Problem Statement
Build a real-time, open-source, modular avatar system that can listen, think, speak, and
live-stream with sub-second latency. The avatar must be fully local or self-hosted with
no paid APIs. The design should be generic, configurable, and easily re pursuable
(education, support bot, campus guide, helpdesk, etc.) with minimal changes.
Core capabilities
• Real-time audio I/O and streaming: Capture mic input, render synthesized speech/video,
and broadcast to viewers with WebRTC or equivalent, targeting sub-second latency.
Prefer Janus/Ant Media Server or similar open-source media servers; RTMP/HLS can be
provided as fallback.
• Lip-synced talking head: Given either TTS audio or pre-recorded audio, animate a 2D
face or 3D head with high-quality lip sync in real time; acceptable open-source options
include Wav2Lip or MuseTalk. Support at least 24–30 FPS on a single consumer GPU.
• Offline or self-hostable speech stack: Open-source ASR (e.g., Whisper variants) and
open-source TTS capable of low-latency streaming synthesis; must output
phonemes/visemes or timestamps usable for lip sync. No paid cloud TTS.
• Reasoning/LLM: Use an open-source chat model (e.g., Llama-family via local inference).
Allow plug-and-play to swap models and prompt templates. No paid APIs.
• Frontend avatar rendering: Provide two interchangeable frontends:
• 2D talking-head (image-driven) using lip-sync model output.
• Web 3D avatar (GLB/ReadyPlayerMe spec) with blendshape/viseme mapping driven by
phoneme timings.
• Session orchestration: Real-time loop: mic audio → ASR → LLM → TTS (+phonemes) →
lip-sync/3D visemes → stream to viewers. Design must support back-pressure and
graceful degradation.
Deliverables
• Source code and Docker compose for all services; single command brings up the stack
locally with GPU if available.
• Two reference avatars:
• 2D portrait image talking head pipeline.
• 3D GLB avatar pipeline with viseme mapping.
• Demo web app:
• One-to-one conversation view (caller + avatar) and viewer broadcast mode.
• Toggle between ASR→LLM→TTS loop and text-input mode.
• Documentation:
• Setup guides for Ubuntu with NVIDIA GPU, model downloads, and performance tips.

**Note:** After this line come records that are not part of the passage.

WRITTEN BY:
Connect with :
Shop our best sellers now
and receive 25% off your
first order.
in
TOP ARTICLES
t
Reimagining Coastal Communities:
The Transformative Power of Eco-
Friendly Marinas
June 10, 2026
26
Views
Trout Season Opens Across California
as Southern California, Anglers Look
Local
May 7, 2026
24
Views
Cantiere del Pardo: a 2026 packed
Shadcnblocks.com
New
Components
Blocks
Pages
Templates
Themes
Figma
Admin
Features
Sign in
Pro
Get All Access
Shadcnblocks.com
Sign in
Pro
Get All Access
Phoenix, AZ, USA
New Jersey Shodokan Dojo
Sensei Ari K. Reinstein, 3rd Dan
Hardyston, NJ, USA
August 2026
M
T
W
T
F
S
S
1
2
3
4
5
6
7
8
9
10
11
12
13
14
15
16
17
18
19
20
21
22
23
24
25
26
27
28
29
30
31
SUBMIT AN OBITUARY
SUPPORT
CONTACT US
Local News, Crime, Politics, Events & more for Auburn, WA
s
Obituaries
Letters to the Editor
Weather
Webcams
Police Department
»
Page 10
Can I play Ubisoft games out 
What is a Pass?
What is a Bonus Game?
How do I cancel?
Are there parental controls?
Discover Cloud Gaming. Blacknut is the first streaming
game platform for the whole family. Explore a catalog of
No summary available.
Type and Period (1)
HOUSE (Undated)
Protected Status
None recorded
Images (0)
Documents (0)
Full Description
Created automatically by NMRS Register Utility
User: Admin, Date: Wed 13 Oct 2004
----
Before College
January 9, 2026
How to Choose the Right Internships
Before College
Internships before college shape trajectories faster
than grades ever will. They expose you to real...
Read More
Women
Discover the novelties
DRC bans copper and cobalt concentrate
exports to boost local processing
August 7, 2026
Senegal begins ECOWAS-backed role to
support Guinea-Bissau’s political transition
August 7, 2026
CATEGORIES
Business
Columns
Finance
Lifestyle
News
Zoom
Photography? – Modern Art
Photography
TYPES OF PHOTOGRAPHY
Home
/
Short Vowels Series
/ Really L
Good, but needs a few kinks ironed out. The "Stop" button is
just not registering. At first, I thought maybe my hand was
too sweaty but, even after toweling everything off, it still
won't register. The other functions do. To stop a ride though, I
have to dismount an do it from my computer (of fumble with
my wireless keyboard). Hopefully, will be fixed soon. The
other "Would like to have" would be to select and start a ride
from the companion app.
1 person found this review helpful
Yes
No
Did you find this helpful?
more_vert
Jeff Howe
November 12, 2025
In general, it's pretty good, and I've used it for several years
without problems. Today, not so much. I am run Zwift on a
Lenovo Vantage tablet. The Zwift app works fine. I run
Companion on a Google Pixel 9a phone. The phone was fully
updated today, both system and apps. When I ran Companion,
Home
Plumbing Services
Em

• Architecture diagram and module interfaces to enable reuse in other projects.
• Benchmark report:
• Latency per stage, FPS, VRAM/CPU usage for small/medium models, and scalability
notes.
Acceptance criteria
• Fully functional local demo with: live mic input, real-time response, synchronized mouth
movements, and WebRTC live playback with sub-second to near-real-time latency.
• No paid or proprietary APIs; all components must run from open-source projects with
local inference.
• Easy retargeting: Changing the avatar (new image or GLB) and swapping the LLM or TTS
must not require code changes beyond config edits.
• Documented deployment for CPU-only fallback and GPU-accelerated paths, with
expected quality differences.
Suggested open-source building blocks (non-binding)
• Streaming: Janus Gateway or Ant Media Server Community for WebRTC; fallback RTMP
ingest to server.
• Lip-sync: Wav2Lip, MuseTalk; optional CodeFormer/ESRGAN for quality.
• ASR: Whisper variants (local).
• TTS: Open-source TTS with phoneme/timestamp support or alignment workflow.
• 3D frontend: [Link] with ReadyPlayerMe-style GLB and viseme mapping.
This framing keeps it generic, reusable, and fully open-source, while supporting live
streaming, lip-sync, and GPU acceleration for real-time performance.